[Data excerpts]
▼

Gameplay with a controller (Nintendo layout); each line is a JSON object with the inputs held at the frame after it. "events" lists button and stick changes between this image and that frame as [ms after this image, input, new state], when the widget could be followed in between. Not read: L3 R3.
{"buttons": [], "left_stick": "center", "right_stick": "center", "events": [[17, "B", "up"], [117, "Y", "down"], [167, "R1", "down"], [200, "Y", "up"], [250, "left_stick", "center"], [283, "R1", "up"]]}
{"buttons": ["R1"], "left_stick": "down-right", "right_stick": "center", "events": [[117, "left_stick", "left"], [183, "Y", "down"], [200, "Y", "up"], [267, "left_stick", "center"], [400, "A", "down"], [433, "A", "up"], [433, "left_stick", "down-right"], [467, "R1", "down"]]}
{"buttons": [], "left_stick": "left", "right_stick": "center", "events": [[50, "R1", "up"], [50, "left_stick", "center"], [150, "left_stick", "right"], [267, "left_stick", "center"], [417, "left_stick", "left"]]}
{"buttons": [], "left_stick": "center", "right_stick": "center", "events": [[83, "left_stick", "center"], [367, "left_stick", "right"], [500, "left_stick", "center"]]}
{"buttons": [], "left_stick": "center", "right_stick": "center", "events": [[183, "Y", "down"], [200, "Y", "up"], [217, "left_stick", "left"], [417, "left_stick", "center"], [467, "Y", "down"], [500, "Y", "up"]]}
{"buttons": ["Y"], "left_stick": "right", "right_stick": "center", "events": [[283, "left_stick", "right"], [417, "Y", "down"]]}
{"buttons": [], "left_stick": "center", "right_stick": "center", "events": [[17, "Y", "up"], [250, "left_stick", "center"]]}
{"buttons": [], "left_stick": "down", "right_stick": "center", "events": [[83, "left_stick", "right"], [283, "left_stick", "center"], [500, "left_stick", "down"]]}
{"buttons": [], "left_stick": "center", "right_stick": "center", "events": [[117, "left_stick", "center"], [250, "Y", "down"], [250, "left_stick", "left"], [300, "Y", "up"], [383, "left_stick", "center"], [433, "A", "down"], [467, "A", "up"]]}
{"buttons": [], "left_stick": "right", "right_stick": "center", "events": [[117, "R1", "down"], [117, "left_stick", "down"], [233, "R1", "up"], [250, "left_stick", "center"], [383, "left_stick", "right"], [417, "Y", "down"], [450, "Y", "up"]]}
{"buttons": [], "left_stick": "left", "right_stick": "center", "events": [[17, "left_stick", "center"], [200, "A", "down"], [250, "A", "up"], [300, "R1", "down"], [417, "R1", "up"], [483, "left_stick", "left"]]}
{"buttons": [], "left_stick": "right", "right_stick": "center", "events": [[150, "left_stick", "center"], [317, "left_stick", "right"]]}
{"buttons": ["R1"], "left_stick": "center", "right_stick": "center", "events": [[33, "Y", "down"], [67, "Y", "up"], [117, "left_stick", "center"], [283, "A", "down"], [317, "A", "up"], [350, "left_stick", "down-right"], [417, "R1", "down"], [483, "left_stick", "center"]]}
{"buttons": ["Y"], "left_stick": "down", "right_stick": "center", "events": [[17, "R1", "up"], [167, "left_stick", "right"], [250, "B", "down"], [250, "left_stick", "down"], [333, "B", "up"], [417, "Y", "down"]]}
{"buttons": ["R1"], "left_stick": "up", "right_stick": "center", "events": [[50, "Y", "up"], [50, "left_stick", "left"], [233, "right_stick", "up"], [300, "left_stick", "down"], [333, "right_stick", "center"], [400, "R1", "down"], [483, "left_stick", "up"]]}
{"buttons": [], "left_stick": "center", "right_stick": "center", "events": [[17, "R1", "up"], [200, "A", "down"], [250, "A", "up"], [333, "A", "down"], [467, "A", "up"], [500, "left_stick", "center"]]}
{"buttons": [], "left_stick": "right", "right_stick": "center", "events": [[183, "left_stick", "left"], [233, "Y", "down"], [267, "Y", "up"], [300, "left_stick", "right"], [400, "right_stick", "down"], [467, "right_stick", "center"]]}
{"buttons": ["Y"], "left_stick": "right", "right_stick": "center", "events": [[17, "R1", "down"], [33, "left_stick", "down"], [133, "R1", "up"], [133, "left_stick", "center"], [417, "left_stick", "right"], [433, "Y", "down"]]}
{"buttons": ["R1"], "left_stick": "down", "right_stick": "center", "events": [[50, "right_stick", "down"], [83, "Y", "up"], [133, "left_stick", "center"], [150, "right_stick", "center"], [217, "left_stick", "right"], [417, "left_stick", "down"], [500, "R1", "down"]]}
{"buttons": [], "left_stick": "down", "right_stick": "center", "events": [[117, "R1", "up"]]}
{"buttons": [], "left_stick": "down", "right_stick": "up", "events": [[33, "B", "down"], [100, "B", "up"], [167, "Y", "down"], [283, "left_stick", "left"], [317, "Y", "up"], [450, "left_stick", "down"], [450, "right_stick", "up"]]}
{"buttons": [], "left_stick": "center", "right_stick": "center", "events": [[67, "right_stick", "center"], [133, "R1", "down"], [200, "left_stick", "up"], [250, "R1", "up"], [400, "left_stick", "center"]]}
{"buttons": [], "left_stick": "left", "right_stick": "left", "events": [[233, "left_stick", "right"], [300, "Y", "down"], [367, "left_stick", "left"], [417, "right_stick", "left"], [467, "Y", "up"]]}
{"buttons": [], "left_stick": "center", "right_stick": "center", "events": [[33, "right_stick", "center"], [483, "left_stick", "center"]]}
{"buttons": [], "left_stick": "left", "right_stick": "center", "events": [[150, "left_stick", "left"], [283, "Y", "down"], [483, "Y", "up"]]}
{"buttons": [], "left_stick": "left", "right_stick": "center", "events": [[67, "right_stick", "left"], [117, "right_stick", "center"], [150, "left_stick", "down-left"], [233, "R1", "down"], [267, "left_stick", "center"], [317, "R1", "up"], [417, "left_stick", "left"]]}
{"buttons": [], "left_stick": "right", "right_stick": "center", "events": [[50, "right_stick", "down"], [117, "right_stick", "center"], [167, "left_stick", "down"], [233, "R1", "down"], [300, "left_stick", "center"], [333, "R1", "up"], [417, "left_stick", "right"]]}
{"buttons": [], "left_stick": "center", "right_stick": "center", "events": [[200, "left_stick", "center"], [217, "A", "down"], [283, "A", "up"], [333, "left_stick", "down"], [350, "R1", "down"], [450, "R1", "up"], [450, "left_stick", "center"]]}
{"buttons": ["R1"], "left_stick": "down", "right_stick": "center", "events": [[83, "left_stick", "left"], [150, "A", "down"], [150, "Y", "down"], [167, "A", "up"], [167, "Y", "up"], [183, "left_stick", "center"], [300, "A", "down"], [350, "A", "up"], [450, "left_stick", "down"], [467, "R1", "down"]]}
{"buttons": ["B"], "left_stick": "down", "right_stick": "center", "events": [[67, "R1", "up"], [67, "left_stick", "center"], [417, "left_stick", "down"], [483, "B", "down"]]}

▲

EXERCISE BRIEF
Reproduce every entry above. Make each line identical to the original.

THE COMPLETED TASK
Gameplay with a controller (Nintendo layout); each line is a JSON object with the inputs held at the frame after it. "events" lists button and stick changes between this image and that frame as [ms after this image, input, new state], when the widget could be followed in between. Not read: L3 R3.
{"buttons": [], "left_stick": "center", "right_stick": "center", "events": [[17, "B", "up"], [117, "Y", "down"], [167, "R1", "down"], [200, "Y", "up"], [250, "left_stick", "center"], [283, "R1", "up"]]}
{"buttons": ["R1"], "left_stick": "down-right", "right_stick": "center", "events": [[117, "left_stick", "left"], [183, "Y", "down"], [200, "Y", "up"], [267, "left_stick", "center"], [400, "A", "down"], [433, "A", "up"], [433, "left_stick", "down-right"], [467, "R1", "down"]]}
{"buttons": [], "left_stick": "left", "right_stick": "center", "events": [[50, "R1", "up"], [50, "left_stick", "center"], [150, "left_stick", "right"], [267, "left_stick", "center"], [417, "left_stick", "left"]]}
{"buttons": [], "left_stick": "center", "right_stick": "center", "events": [[83, "left_stick", "center"], [367, "left_stick", "right"], [500, "left_stick", "center"]]}
{"buttons": [], "left_stick": "center", "right_stick": "center", "events": [[183, "Y", "down"], [200, "Y", "up"], [217, "left_stick", "left"], [417, "left_stick", "center"], [467, "Y", "down"], [500, "Y", "up"]]}
{"buttons": ["Y"], "left_stick": "right", "right_stick": "center", "events": [[283, "left_stick", "right"], [417, "Y", "down"]]}
{"buttons": [], "left_stick": "center", "right_stick": "center", "events": [[17, "Y", "up"], [250, "left_stick", "center"]]}
{"buttons": [], "left_stick": "down", "right_stick": "center", "events": [[83, "left_stick", "right"], [283, "left_stick", "center"], [500, "left_stick", "down"]]}
{"buttons": [], "left_stick": "center", "right_stick": "center", "events": [[117, "left_stick", "center"], [250, "Y", "down"], [250, "left_stick", "left"], [300, "Y", "up"], [383, "left_stick", "center"], [433, "A", "down"], [467, "A", "up"]]}
{"buttons": [], "left_stick": "right", "right_stick": "center", "events": [[117, "R1", "down"], [117, "left_stick", "down"], [233, "R1", "up"], [250, "left_stick", "center"], [383, "left_stick", "right"], [417, "Y", "down"], [450, "Y", "up"]]}
{"buttons": [], "left_stick": "left", "right_stick": "center", "events": [[17, "left_stick", "center"], [200, "A", "down"], [250, "A", "up"], [300, "R1", "down"], [417, "R1", "up"], [483, "left_stick", "left"]]}
{"buttons": [], "left_stick": "right", "right_stick": "center", "events": [[150, "left_stick", "center"], [317, "left_stick", "right"]]}
{"buttons": ["R1"], "left_stick": "center", "right_stick": "center", "events": [[33, "Y", "down"], [67, "Y", "up"], [117, "left_stick", "center"], [283, "A", "down"], [317, "A", "up"], [350, "left_stick", "down-right"], [417, "R1", "down"], [483, "left_stick", "center"]]}
{"buttons": ["Y"], "left_stick": "down", "right_stick": "center", "events": [[17, "R1", "up"], [167, "left_stick", "right"], [250, "B", "down"], [250, "left_stick", "down"], [333, "B", "up"], [417, "Y", "down"]]}
{"buttons": ["R1"], "left_stick": "up", "right_stick": "center", "events": [[50, "Y", "up"], [50, "left_stick", "left"], [233, "right_stick", "up"], [300, "left_stick", "down"], [333, "right_stick", "center"], [400, "R1", "down"], [483, "left_stick", "up"]]}
{"buttons": [], "left_stick": "center", "right_stick": "center", "events": [[17, "R1", "up"], [200, "A", "down"], [250, "A", "up"], [333, "A", "down"], [467, "A", "up"], [500, "left_stick", "center"]]}
{"buttons": [], "left_stick": "right", "right_stick": "center", "events": [[183, "left_stick", "left"], [233, "Y", "down"], [267, "Y", "up"], [300, "left_stick", "right"], [400, "right_stick", "down"], [467, "right_stick", "center"]]}
{"buttons": ["Y"], "left_stick": "right", "right_stick": "center", "events": [[17, "R1", "down"], [33, "left_stick", "down"], [133, "R1", "up"], [133, "left_stick", "center"], [417, "left_stick", "right"], [433, "Y", "down"]]}
{"buttons": ["R1"], "left_stick": "down", "right_stick": "center", "events": [[50, "right_stick", "down"], [83, "Y", "up"], [133, "left_stick", "center"], [150, "right_stick", "center"], [217, "left_stick", "right"], [417, "left_stick", "down"], [500, "R1", "down"]]}
{"buttons": [], "left_stick": "down", "right_stick": "center", "events": [[117, "R1", "up"]]}
{"buttons": [], "left_stick": "down", "right_stick": "up", "events": [[33, "B", "down"], [100, "B", "up"], [167, "Y", "down"], [283, "left_stick", "left"], [317, "Y", "up"], [450, "left_stick", "down"], [450, "right_stick", "up"]]}
{"buttons": [], "left_stick": "center", "right_stick": "center", "events": [[67, "right_stick", "center"], [133, "R1", "down"], [200, "left_stick", "up"], [250, "R1", "up"], [400, "left_stick", "center"]]}
{"buttons": [], "left_stick": "left", "right_stick": "left", "events": [[233, "left_stick", "right"], [300, "Y", "down"], [367, "left_stick", "left"], [417, "right_stick", "left"], [467, "Y", "up"]]}
{"buttons": [], "left_stick": "center", "right_stick": "center", "events": [[33, "right_stick", "center"], [483, "left_stick", "center"]]}
{"buttons": [], "left_stick": "left", "right_stick": "center", "events": [[150, "left_stick", "left"], [283, "Y", "down"], [483, "Y", "up"]]}
{"buttons": [], "left_stick": "left", "right_stick": "center", "events": [[67, "right_stick", "left"], [117, "right_stick", "center"], [150, "left_stick", "down-left"], [233, "R1", "down"], [267, "left_stick", "center"], [317, "R1", "up"], [417, "left_stick", "left"]]}
{"buttons": [], "left_stick": "right", "right_stick": "center", "events": [[50, "right_stick", "down"], [117, "right_stick", "center"], [167, "left_stick", "down"], [233, "R1", "down"], [300, "left_stick", "center"], [333, "R1", "up"], [417, "left_stick", "right"]]}
{"buttons": [], "left_stick": "center", "right_stick": "center", "events": [[200, "left_stick", "center"], [217, "A", "down"], [283, "A", "up"], [333, "left_stick", "down"], [350, "R1", "down"], [450, "R1", "up"], [450, "left_stick", "center"]]}
{"buttons": ["R1"], "left_stick": "down", "right_stick": "center", "events": [[83, "left_stick", "left"], [150, "A", "down"], [150, "Y", "down"], [167, "A", "up"], [167, "Y", "up"], [183, "left_stick", "center"], [300, "A", "down"], [350, "A", "up"], [450, "left_stick", "down"], [467, "R1", "down"]]}
{"buttons": ["B"], "left_stick": "down", "right_stick": "center", "events": [[67, "R1", "up"], [67, "left_stick", "center"], [417, "left_stick", "down"], [483, "B", "down"]]}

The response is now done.